• [Given exercise]:
Rewrite the passage on the Holy Family from "- St. Luke 11.51" to "for future homes.", putting "save" wherever "redeem" appears.

• [Text segment]:

+++

"And He went down to Nazareth, and
was subject to them."
- St. Luke 11.51
From Catholic Life Imprimatur 1908 Published by Washbourne
God the Son became man not only to redeem us, but also to be our model; and as the family circle is the source whence future generations are supplied, He, in union with His Blessed Mother and St. Joseph, made the house at Nazareth the model for future homes.
The foundation of society is authority, properly used and obeyed; and this principle received its consecration in the perfect obedience of the Man-God, Who for love of us was obedient to two of His own creatures. Our Lady, too, despite her superiority to St. Joseph, obeyed his least wish. On such a foundation it can be easily understood how a perfect superstructure of domestic virtues and happiness was erected. Heavenly peace reigned; harmonious order prevailed; pious conversation intervened between the labours of the workshop and the times allotted to prayer; a godlike love pervaded all; and kindness, supported by mutual forbearance and self-denial, completed the cup of domestic happiness. "Fathers of families have in Joseph a most perfect model of watchfulness and paternal care; mothers have in the Virgin Mother of God the most beautiful and admirable example of love, modesty, humility, and perfect faith; whilst children have in Jesus, who was subject to them, the Divine example of obedience which they should admire, worship, and imitate" (Leo XIII.). All, then, during this month, ought to compare their lives with those at Nazareth, and see what can be done to make our homes more like that of the Holy Family - what we ought to correct in our manners, temper, or words; what we can do to make the family reunions more happy, and thus remove the desire of seeking happiness elsewhere.
A practical help will be to join the Association of the Holy Family, so richly
indulgenced, and so necessary in these times, when clubs and other social gatherings are threatening to take the place of, or to destroy, domestic happiness.

+++

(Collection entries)
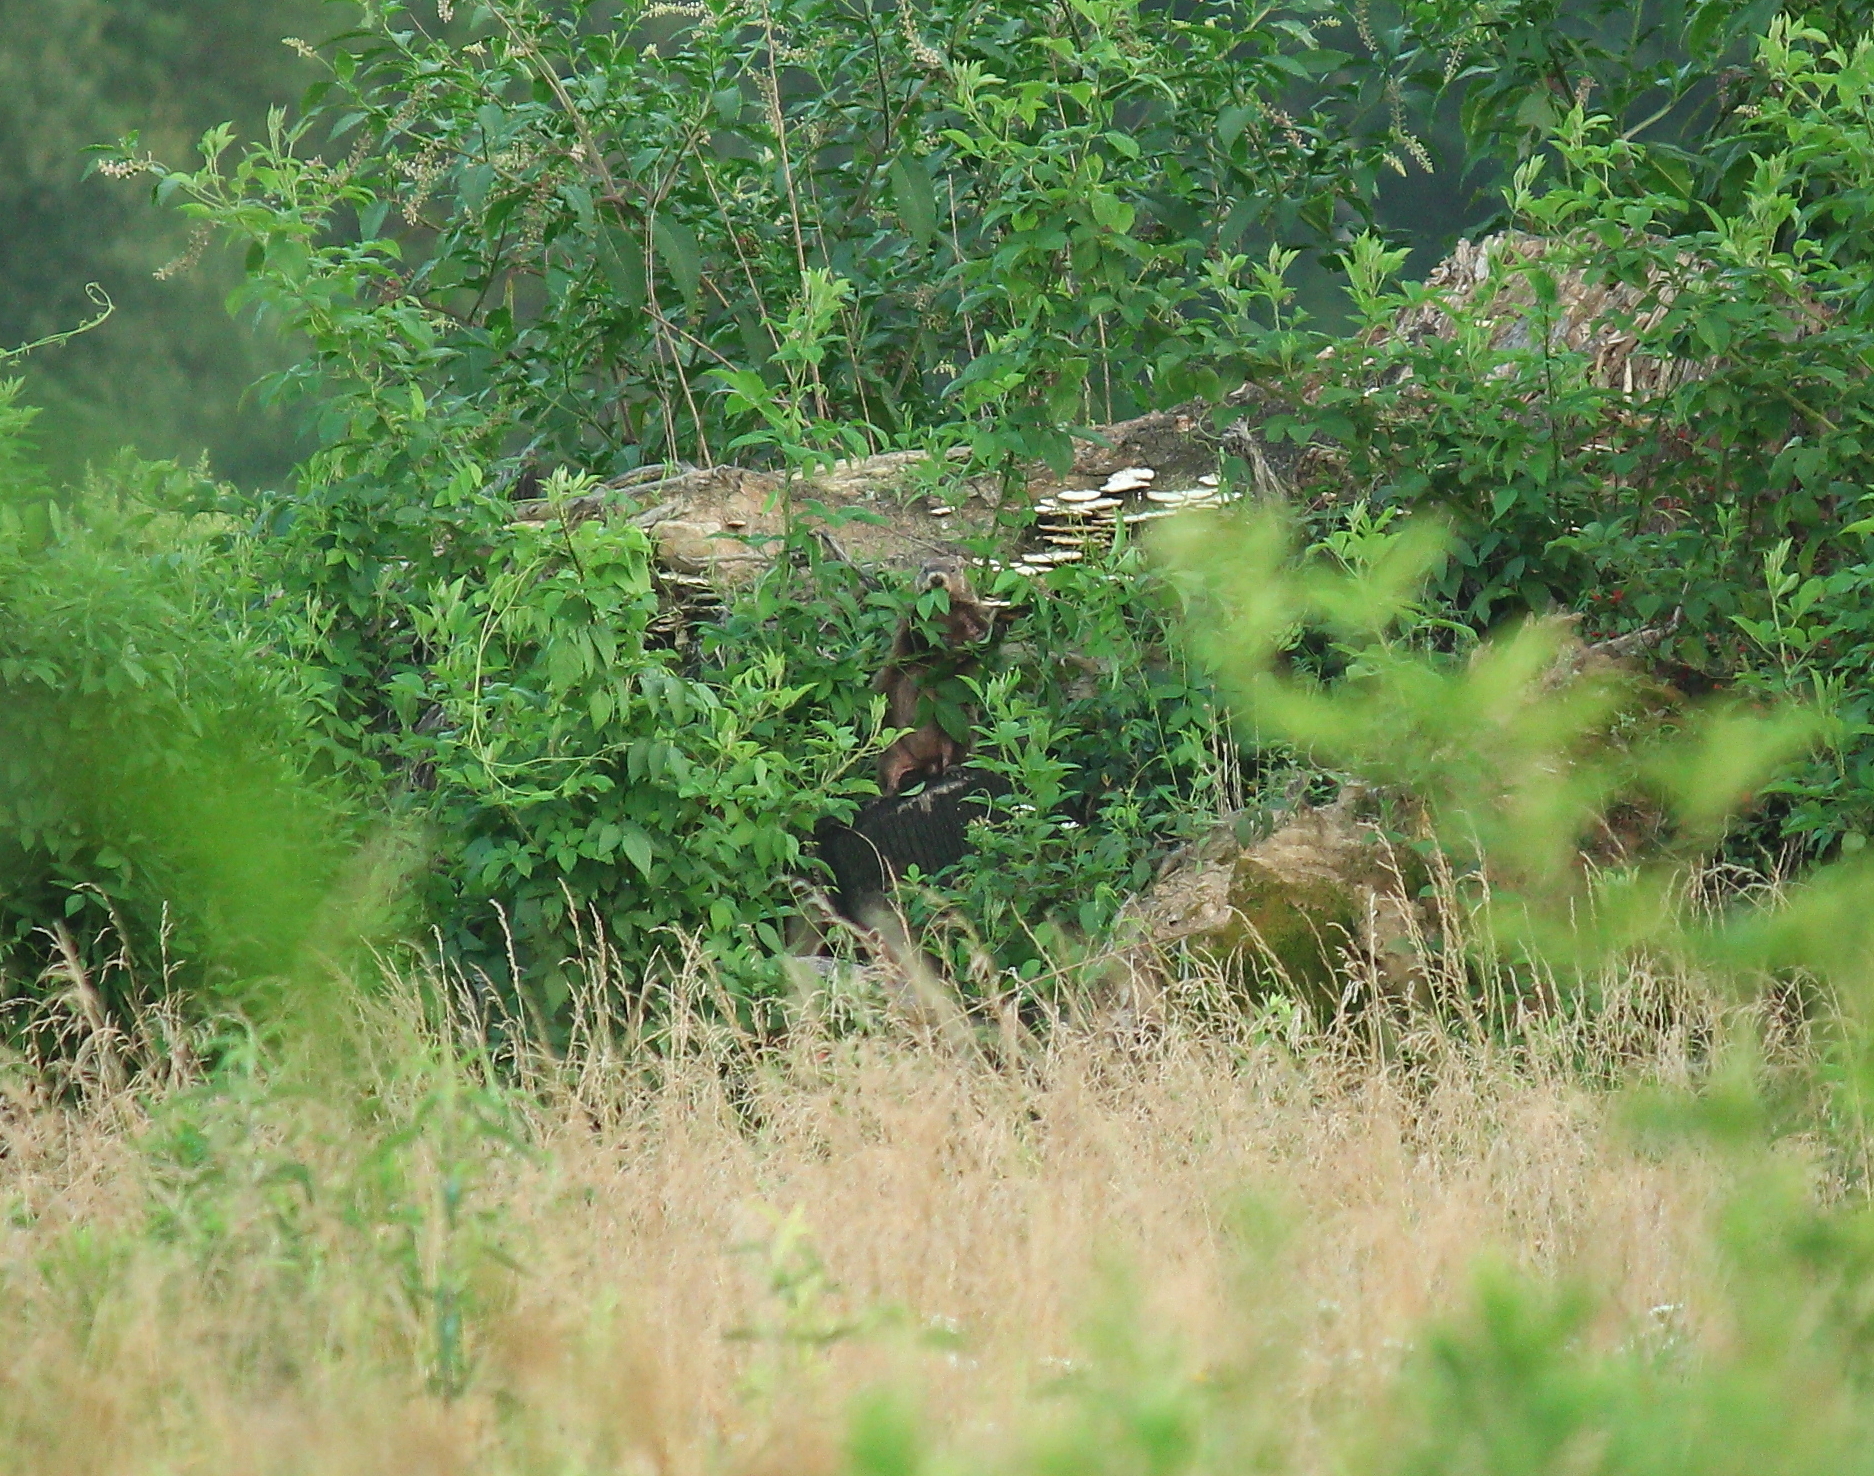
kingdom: Animalia
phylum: Chordata
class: Mammalia
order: Rodentia
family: Sciuridae
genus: Marmota
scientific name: Marmota monax
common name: Groundhog
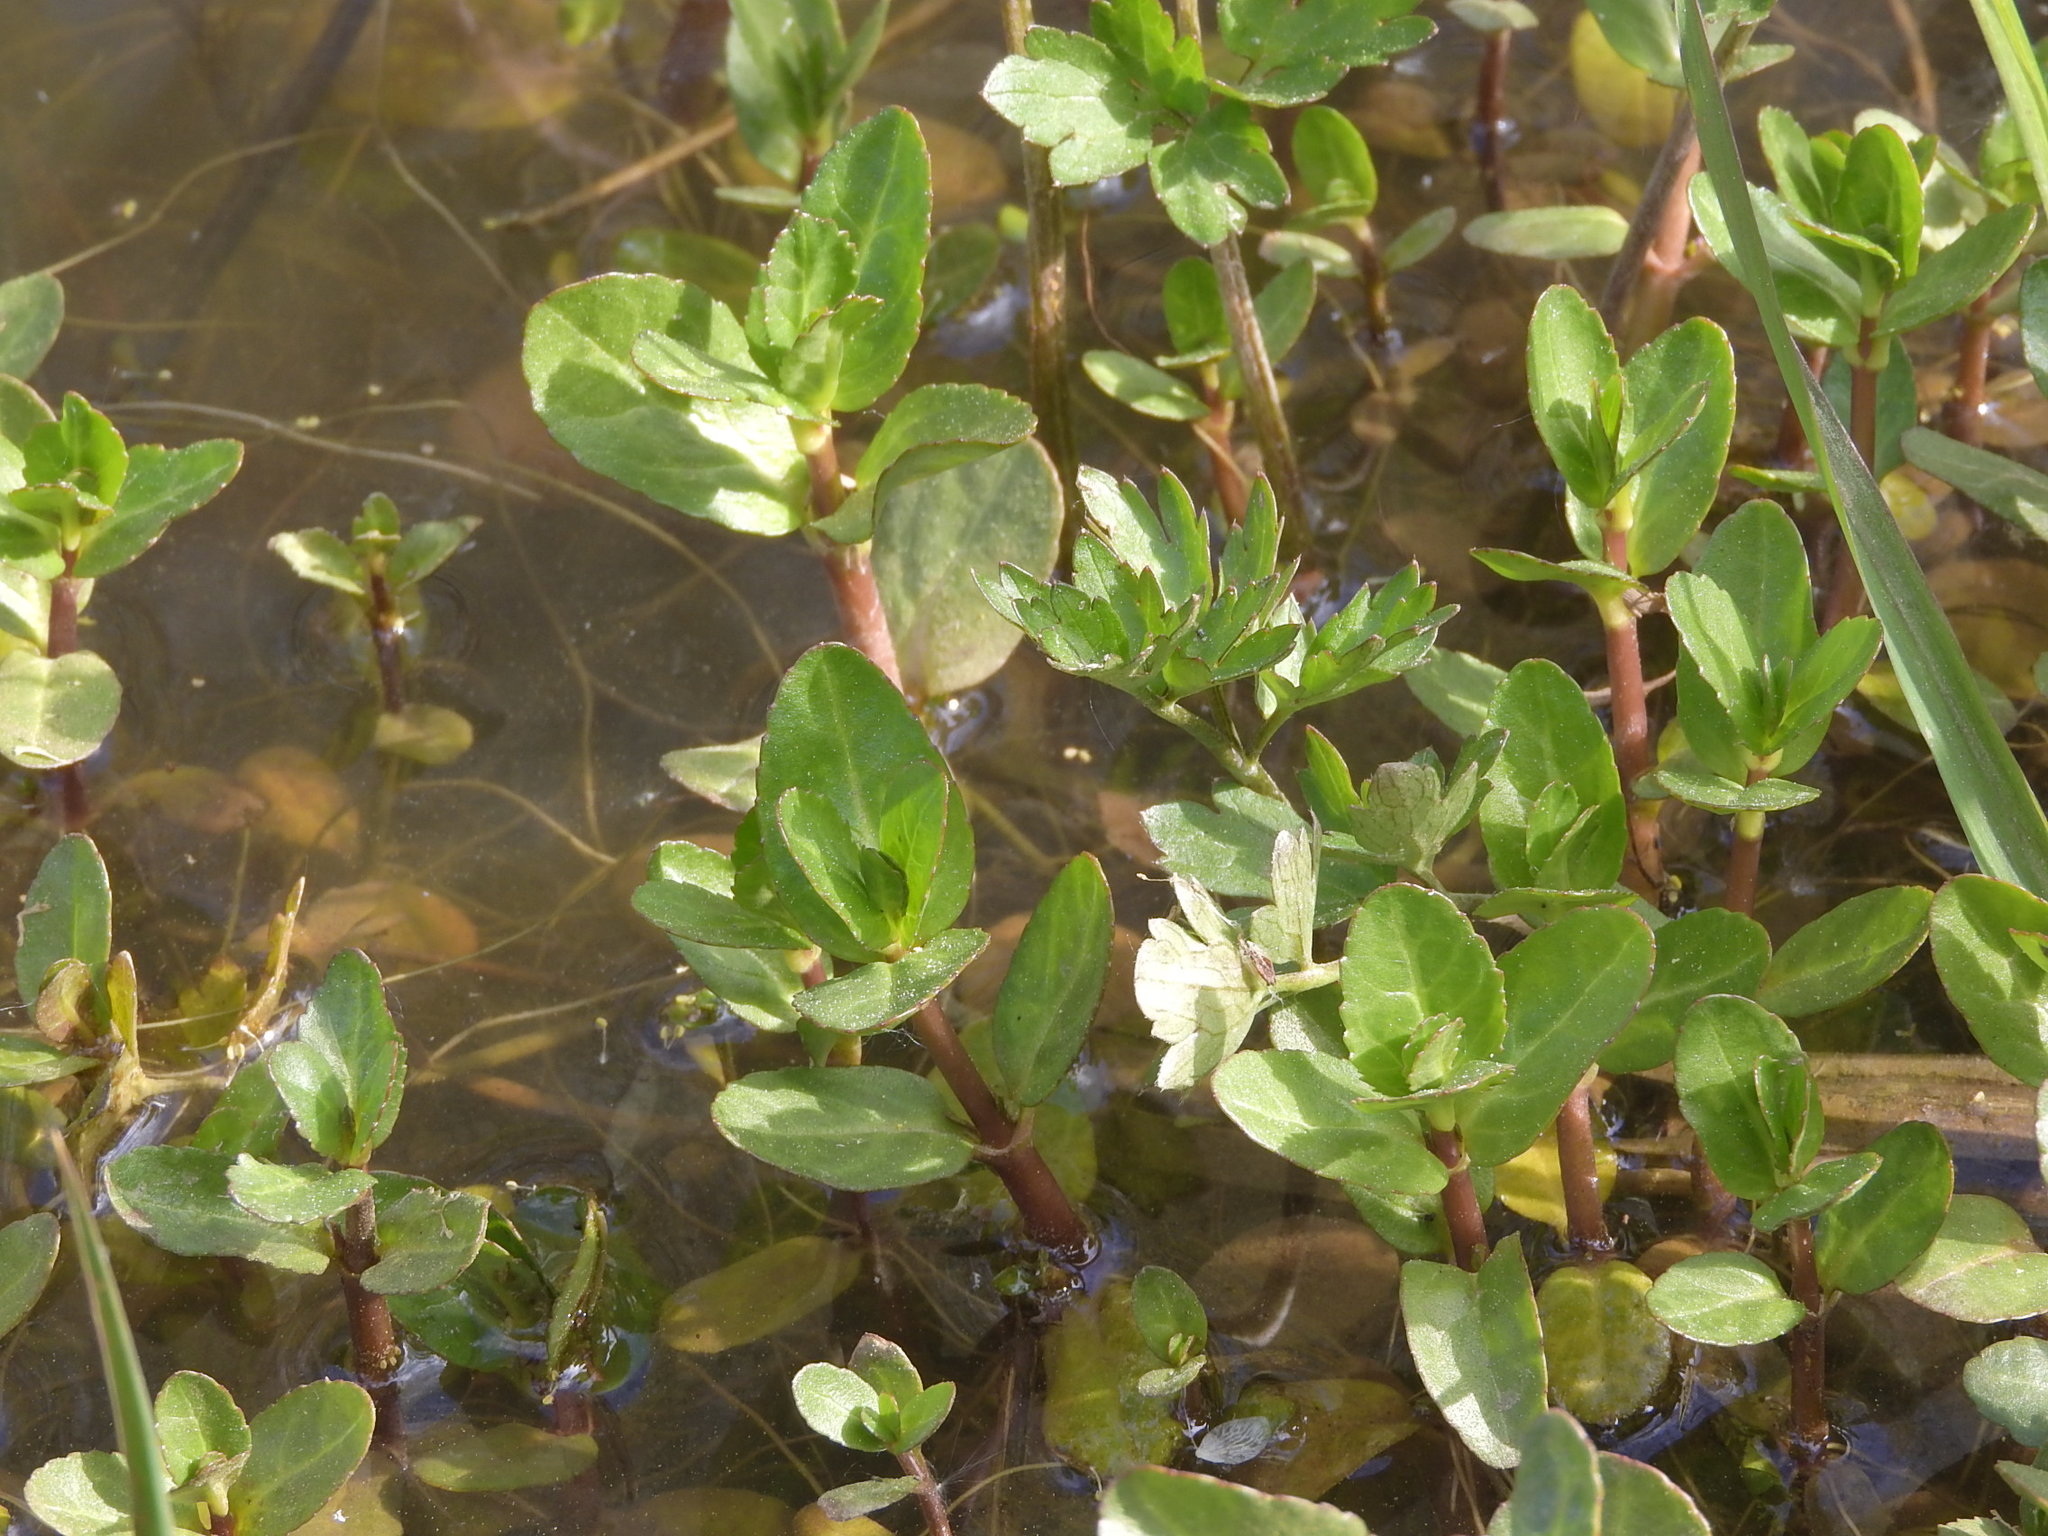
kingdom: Plantae
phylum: Tracheophyta
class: Magnoliopsida
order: Lamiales
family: Plantaginaceae
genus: Veronica
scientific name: Veronica beccabunga
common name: Brooklime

+++

• [Response to this task]:
- St. Luke 11.51
From Catholic Life Imprimatur 1908 Published by Washbourne
God the Son became man not only to save us, but also to be our model; and as the family circle is the source whence future generations are supplied, He, in union with His Blessed Mother and St. Joseph, made the house at Nazareth the model for future homes.